> Exercise prompt
The complete set of records should be given again verbatim.

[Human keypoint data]
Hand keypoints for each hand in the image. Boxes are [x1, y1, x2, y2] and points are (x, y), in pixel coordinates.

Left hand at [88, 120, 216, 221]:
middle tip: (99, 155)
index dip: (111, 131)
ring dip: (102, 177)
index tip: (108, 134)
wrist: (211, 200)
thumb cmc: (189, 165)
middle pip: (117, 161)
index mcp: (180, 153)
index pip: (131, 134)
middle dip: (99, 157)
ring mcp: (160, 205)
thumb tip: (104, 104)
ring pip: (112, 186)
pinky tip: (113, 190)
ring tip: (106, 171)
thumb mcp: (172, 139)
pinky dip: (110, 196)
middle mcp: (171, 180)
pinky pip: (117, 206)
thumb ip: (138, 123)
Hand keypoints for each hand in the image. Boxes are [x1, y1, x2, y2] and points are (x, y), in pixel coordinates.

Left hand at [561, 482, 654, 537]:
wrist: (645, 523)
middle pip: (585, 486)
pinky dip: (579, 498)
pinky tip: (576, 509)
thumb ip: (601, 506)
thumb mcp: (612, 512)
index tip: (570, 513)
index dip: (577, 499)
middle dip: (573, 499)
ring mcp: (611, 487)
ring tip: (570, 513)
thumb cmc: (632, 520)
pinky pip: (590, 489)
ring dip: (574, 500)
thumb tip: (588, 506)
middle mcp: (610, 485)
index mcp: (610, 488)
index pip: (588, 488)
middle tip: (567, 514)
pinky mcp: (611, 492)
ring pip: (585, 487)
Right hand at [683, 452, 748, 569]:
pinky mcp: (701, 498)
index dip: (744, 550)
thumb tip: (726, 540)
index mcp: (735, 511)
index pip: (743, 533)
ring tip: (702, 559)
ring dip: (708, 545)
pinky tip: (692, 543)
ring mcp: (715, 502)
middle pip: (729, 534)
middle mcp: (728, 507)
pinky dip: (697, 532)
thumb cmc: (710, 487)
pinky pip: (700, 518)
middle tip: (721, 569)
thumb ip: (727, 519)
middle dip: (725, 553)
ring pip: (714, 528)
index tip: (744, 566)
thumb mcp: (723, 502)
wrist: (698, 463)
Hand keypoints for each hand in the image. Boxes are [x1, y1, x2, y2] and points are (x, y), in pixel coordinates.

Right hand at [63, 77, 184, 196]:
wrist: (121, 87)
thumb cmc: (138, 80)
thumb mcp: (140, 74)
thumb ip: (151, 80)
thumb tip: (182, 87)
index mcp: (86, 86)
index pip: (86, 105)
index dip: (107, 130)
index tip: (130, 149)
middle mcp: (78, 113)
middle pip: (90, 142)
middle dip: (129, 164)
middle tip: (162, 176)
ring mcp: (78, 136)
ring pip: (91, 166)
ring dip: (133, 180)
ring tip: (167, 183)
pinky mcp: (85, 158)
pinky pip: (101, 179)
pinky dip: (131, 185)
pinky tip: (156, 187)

> Solution for this exercise
Hand keypoints for each hand in the image. Boxes are [x1, y1, x2, y2] and points are (x, y), in pixel coordinates.

Left hand at [88, 120, 216, 221]:
middle tip: (99, 155)
index dip: (111, 131)
ring dip: (102, 177)
index tip: (108, 134)
wrist: (211, 200)
thumb cmc: (189, 165)
middle pip: (117, 161)
index mcp: (180, 153)
index pip: (131, 134)
middle dip: (99, 157)
ring mcp: (160, 205)
thumb tip: (104, 104)
ring pip: (112, 186)
pinky tip: (113, 190)
ring tip: (106, 171)
thumb mcp: (172, 139)
pinky dip: (110, 196)
middle mcp: (171, 180)
pinky pip: (117, 206)
thumb ip: (138, 123)
Hand keypoints for each hand in the image. Boxes are [x1, y1, x2, y2] and points are (x, y), in pixel coordinates.

Left hand at [561, 482, 654, 537]:
wrist: (645, 523)
middle pip: (585, 486)
pinky dip: (579, 498)
pinky tip: (576, 509)
thumb ip: (601, 506)
thumb mcp: (612, 512)
index tip: (570, 513)
index dip: (577, 499)
middle dip: (573, 499)
ring mcp: (611, 487)
ring tip: (570, 513)
thumb cmc: (632, 520)
pinky pip: (590, 489)
ring dip: (574, 500)
thumb tip: (588, 506)
middle mcp: (610, 485)
index mcp: (610, 488)
index pip: (588, 488)
middle tip: (567, 514)
pinky mcp: (611, 492)
ring pip: (585, 487)
Right hand at [683, 452, 748, 569]:
pinky mcp: (701, 498)
index dip: (744, 550)
thumb tip: (726, 540)
index mcp: (735, 511)
index pip: (743, 533)
ring tip: (702, 559)
ring dip: (708, 545)
pinky tip: (692, 543)
ring mcp: (715, 502)
middle pip: (729, 534)
middle mcp: (728, 507)
pinky dip: (697, 532)
thumb cmc: (710, 487)
pinky pip: (700, 518)
middle tip: (721, 569)
thumb ip: (727, 519)
middle dip: (725, 553)
ring pip: (714, 528)
index tip: (744, 566)
thumb mcp: (723, 502)
wrist: (698, 463)
Hand keypoints for each hand in the image. Boxes are [x1, y1, x2, y2] and points are (x, y), in pixel coordinates.

Right hand at [63, 77, 184, 196]:
wrist: (121, 87)
thumb cmc: (138, 80)
thumb mcp: (140, 74)
thumb ip: (151, 80)
thumb tip: (182, 87)
index mcp: (86, 86)
index pip: (86, 105)
index dip: (107, 130)
index tip: (130, 149)
middle mcp: (78, 113)
middle pip: (90, 142)
middle dip: (129, 164)
middle tip: (162, 176)
ring mcp: (78, 136)
ring pip: (91, 166)
ring dip: (133, 180)
ring tip: (167, 183)
pinky mcp: (85, 158)
pinky pip: (101, 179)
pinky dip: (131, 185)
pinky tip: (156, 187)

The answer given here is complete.